Mass timber is also not an all-or-nothing design choice. Hybrid structural systems that combine timber with concrete or steel can relieve any perceived challenges of mass timber while incorporating its benefits. The firm’s work for VAHA demonstrates that hybrid systems can create an efficient, replicable model for future development. These projects are setting a precedent for new affordable housing stock by leveraging timber, concrete, and steel members for their unique structural performance characteristics.

When viewed as another material in the design toolbox—one that can be modified and adapted to meet the vision and constraints of each individual client and project—even partial use of mass timber can help buildings to become more sustainable, resilient, efficient, and cost-effective.

Sustainable Forestry

As ZGF continues to study and test mass timber construction, the firm has recognized that advancement in sustainable forestry and regional economic conditions will be critical to the material’s long-term success as a climate solution. While the potential of mass timber buildings to sequester carbon is exciting, it is essential that we protect our forests to maintain global economic and environmental health. Beyond advocating for the Forest Stewardship Council’s best practices for harvesting, ZGF has been working with Oregon timber mills to research and develop a new process for sustainable criteria and supply chain transparency.

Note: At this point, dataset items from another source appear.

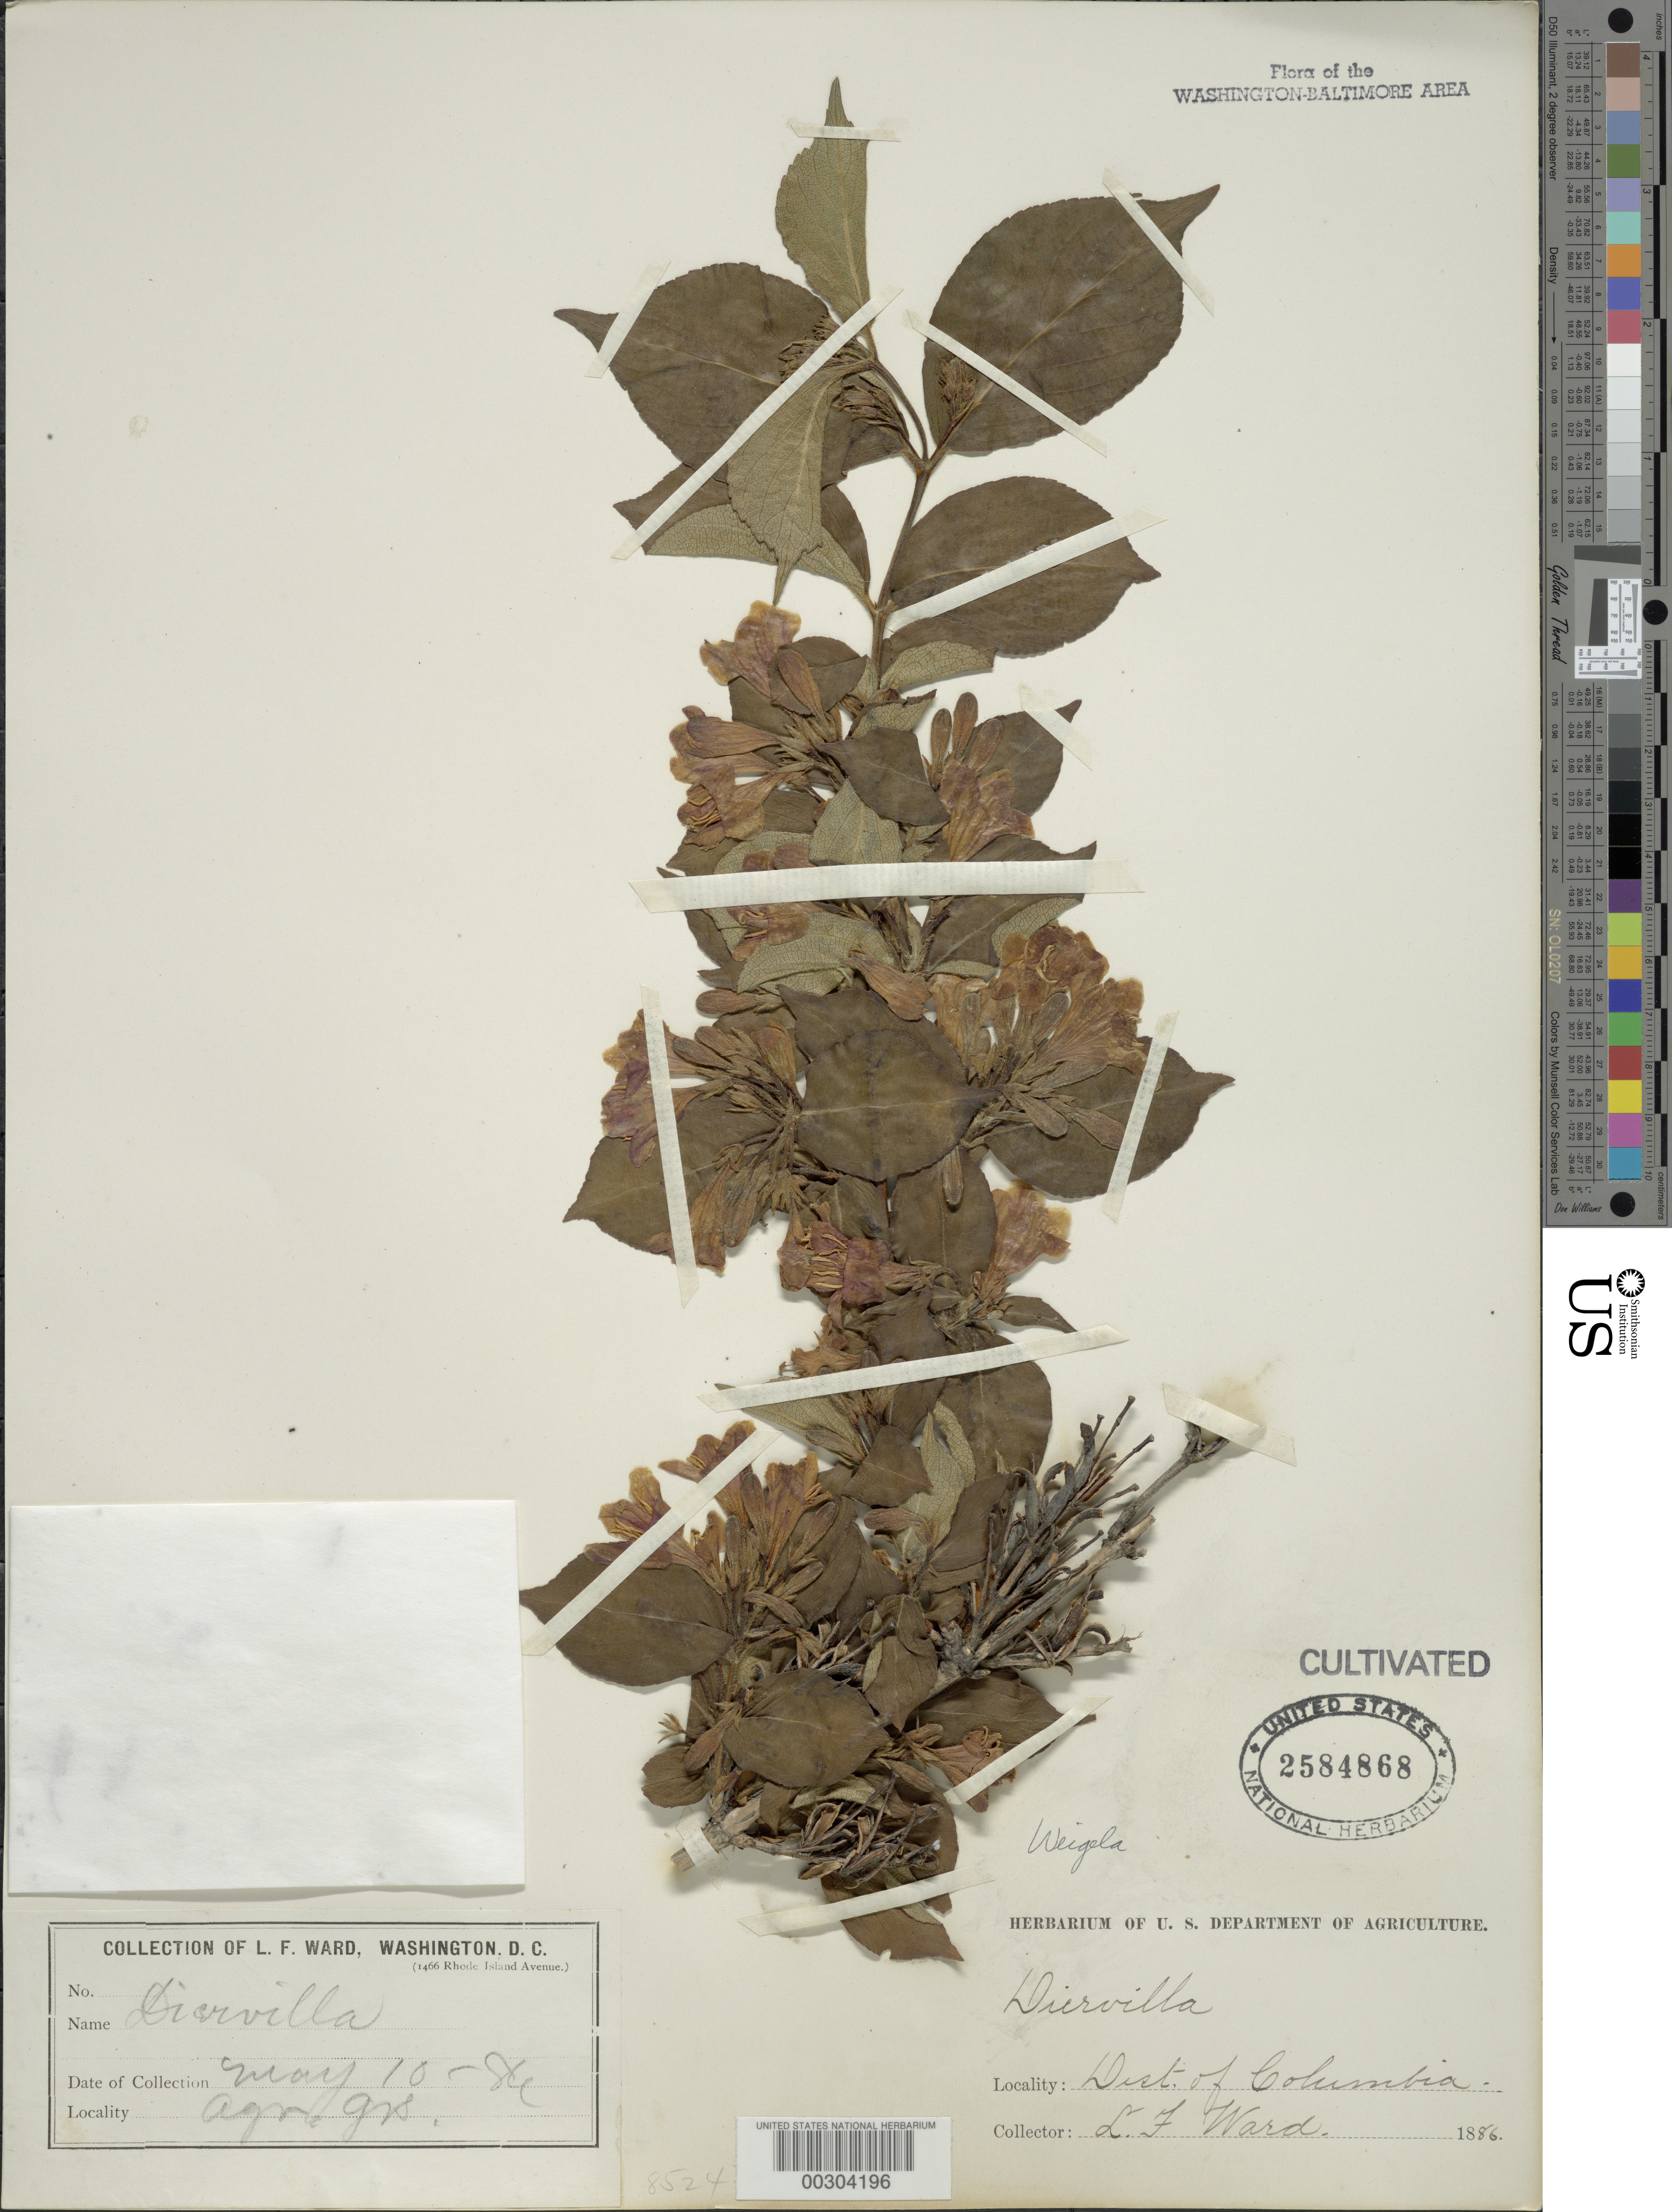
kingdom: Plantae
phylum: Tracheophyta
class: Magnoliopsida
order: Dipsacales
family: Caprifoliaceae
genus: Weigela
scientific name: Weigela sp.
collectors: L. F. Ward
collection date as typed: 10 May 1886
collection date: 1886-05-10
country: United States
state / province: District of Columbia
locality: Department of Agriculture grounds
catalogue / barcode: US 2584868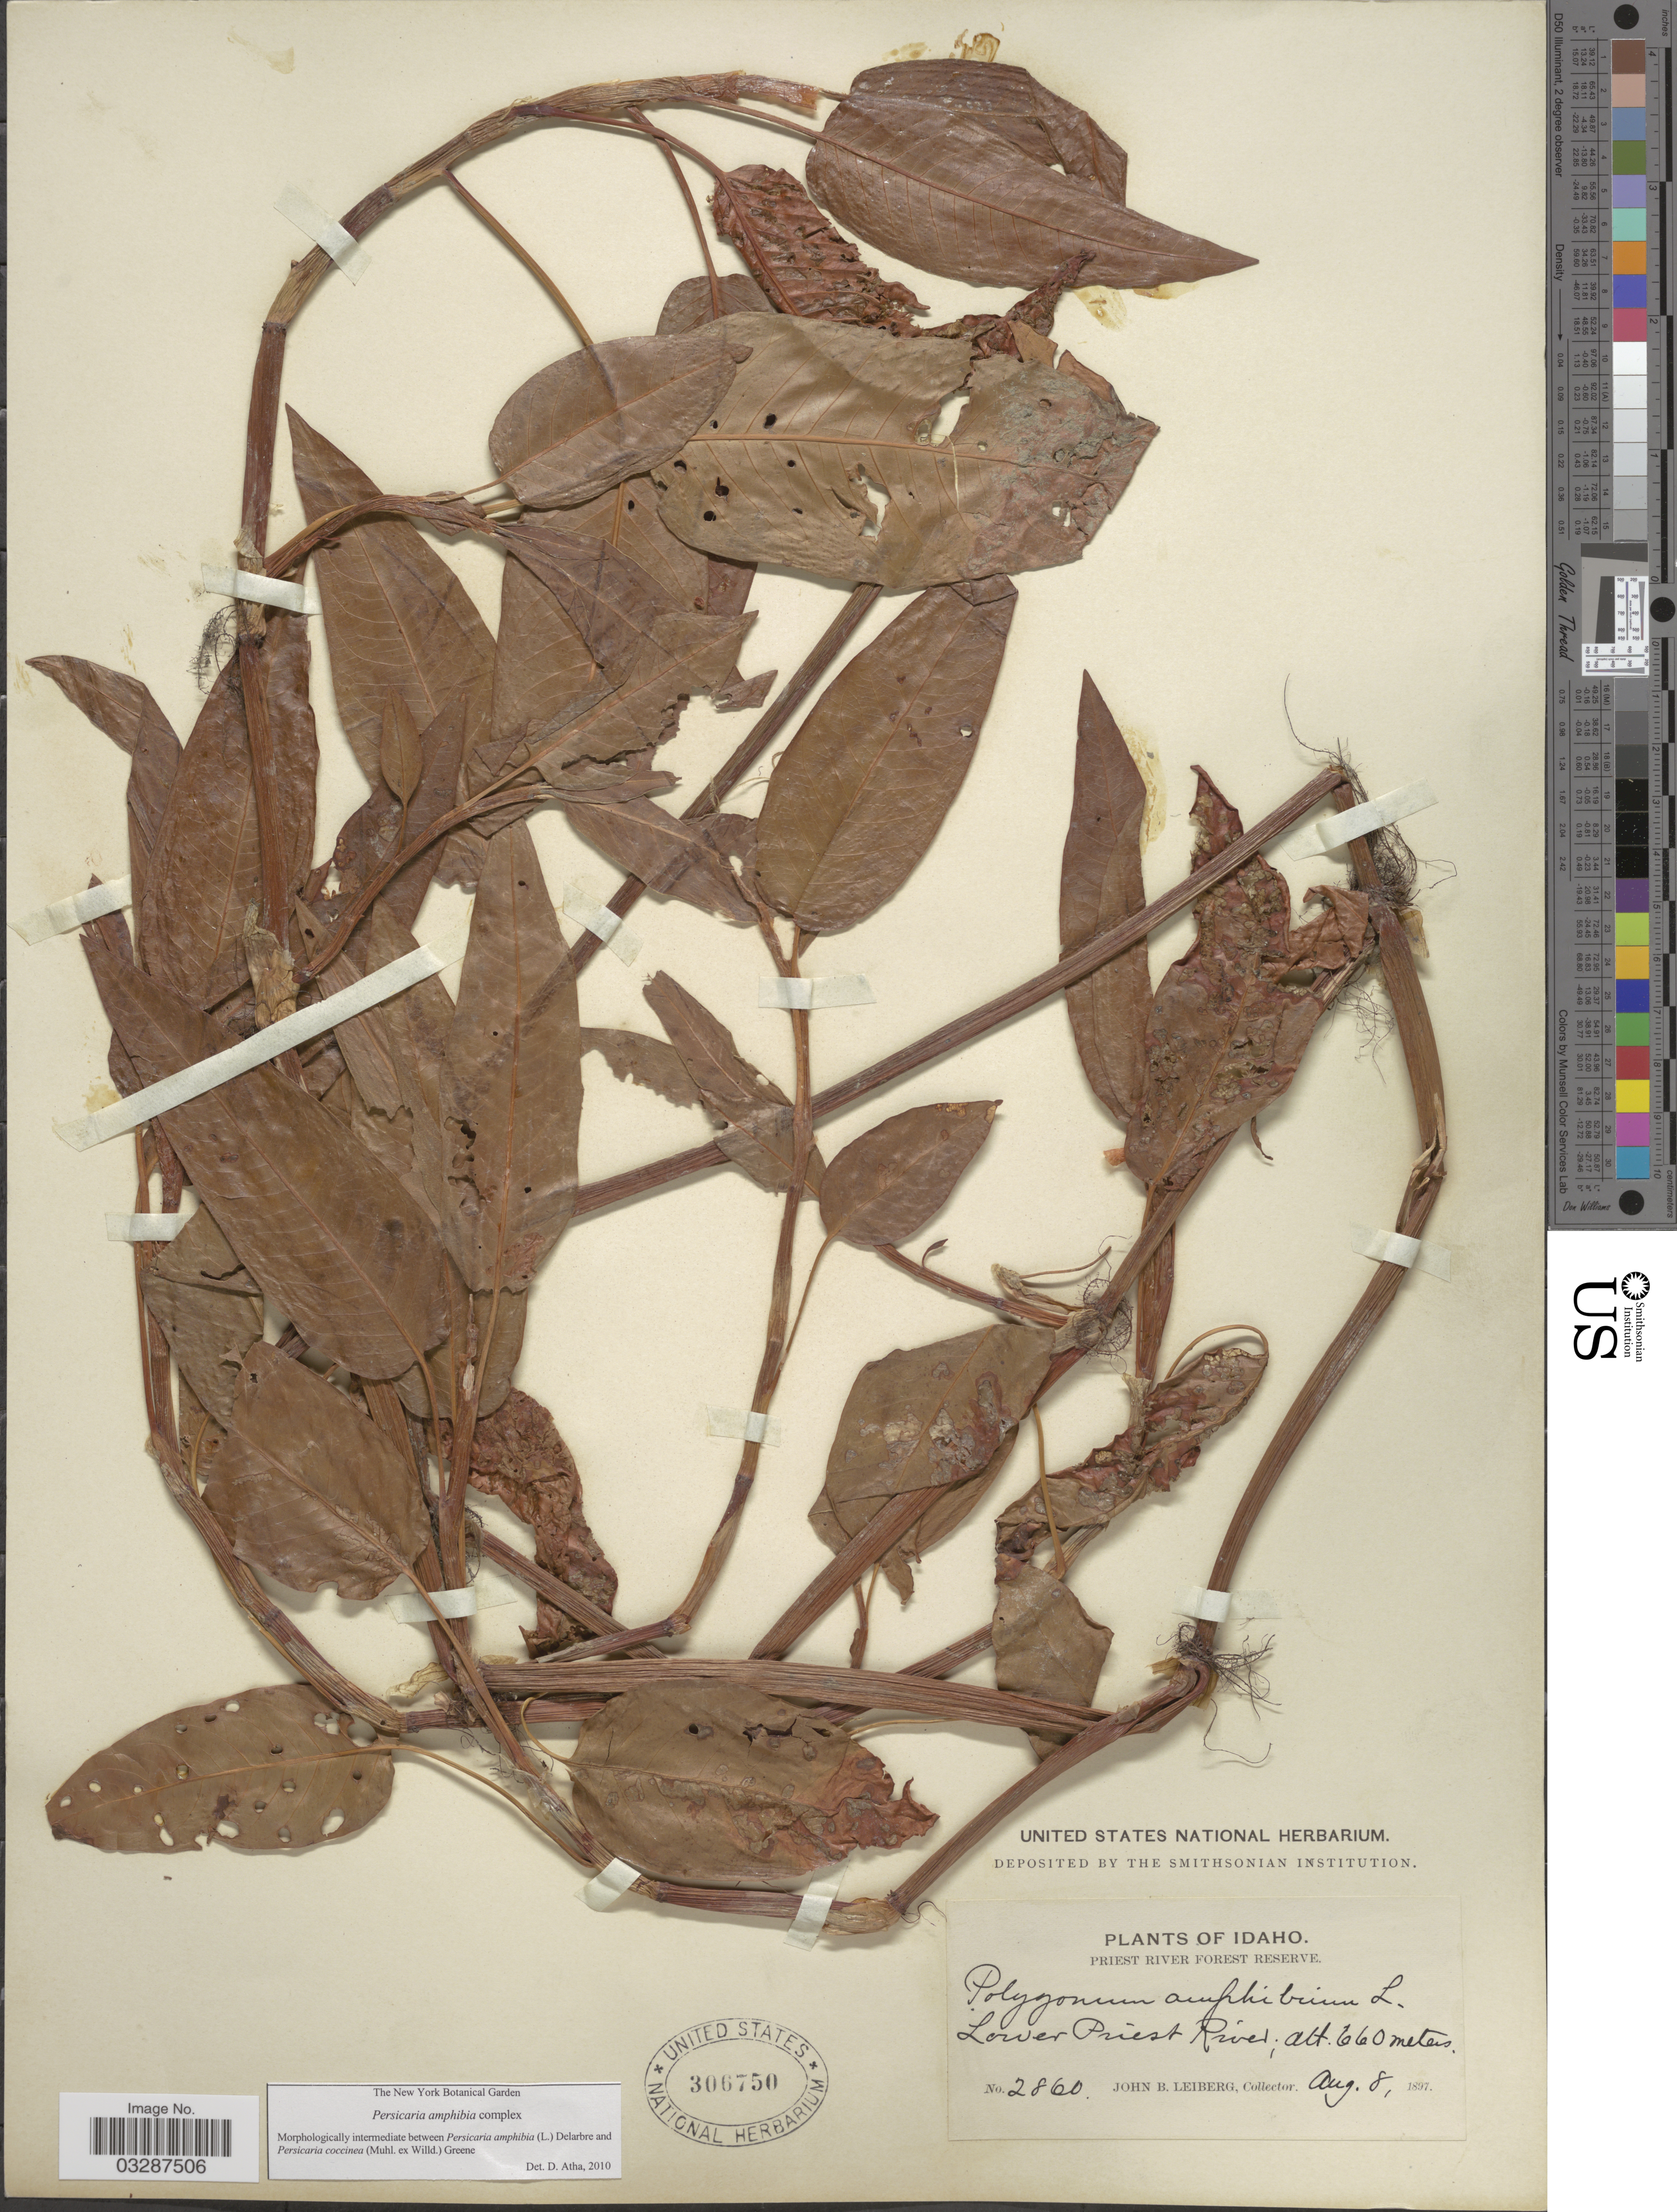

The new method revamps an old technique of segregating logs in the log deck and batch processing them, which allows project teams to track the final product back to the forest of origin. By connecting these dots, ZGF can target landowners whose values align with our clients’ aspirations around responsible natural resource use and climate change mitigation. Recently, the firm has sourced wood from diversified landowners across Oregon to uplift the state’s urban and rural economies, while preserving one of its most precious resources.

It is our hope that telling the local story of the wood in our projects will have a lasting impact in sustainably revitalizing Oregon’s timber industry, effectively differentiating it from timber industries in other regions of the country and overseas. This practice also gives more direct credit to landowners who are managing their lands responsibly, creating another market incentive for sustainable forestry. Transparency is key, because knowing precisely where wood comes from will allow our clients to make informed decisions about the harvesting practices and ecological values they wish to economically support.

Life Cycle Analysis: An Evolving Conversation

Current life cycle analysis methodologies comparing wood to more intensive structural materials, like concrete and steel, show large reductions in embodied carbon. This is especially true if biogenic carbon (the carbon naturally sequestered by trees as they grow) is included in the calculation. Even when considering scenarios in which wood products end up in landfills or incinerators at the end of their useful lives—which would release biogenic carbon back into the atmosphere—wood is shown to be a relatively efficient choice. Current models may even underpredict performance, as more data is needed to fully understand different types of long-lifespan wood products, like structural members and cross-laminated timber.

To elevate current methodologies, ZGF is working with research organizations like Ecotrust to quantify an often-overlooked piece of life cycle analysis: harvest practices. Current life cycle analyses assume that harvest practices are carbon neutral so long as trees are replanted. In reality, this issue is far more nuanced. There are significant differences in the amount of carbon sequestered by a forest that undergoes 40- or 80-year harvest rotation, a plantation engaging in legal-minimum clearcutting, and a small family landowner practicing ecological forestry mimicking natural disturbance patterns. Once we can more effectively quantify these carbon dynamics, we can make better value propositions to our clients about the ecological impacts of our designs.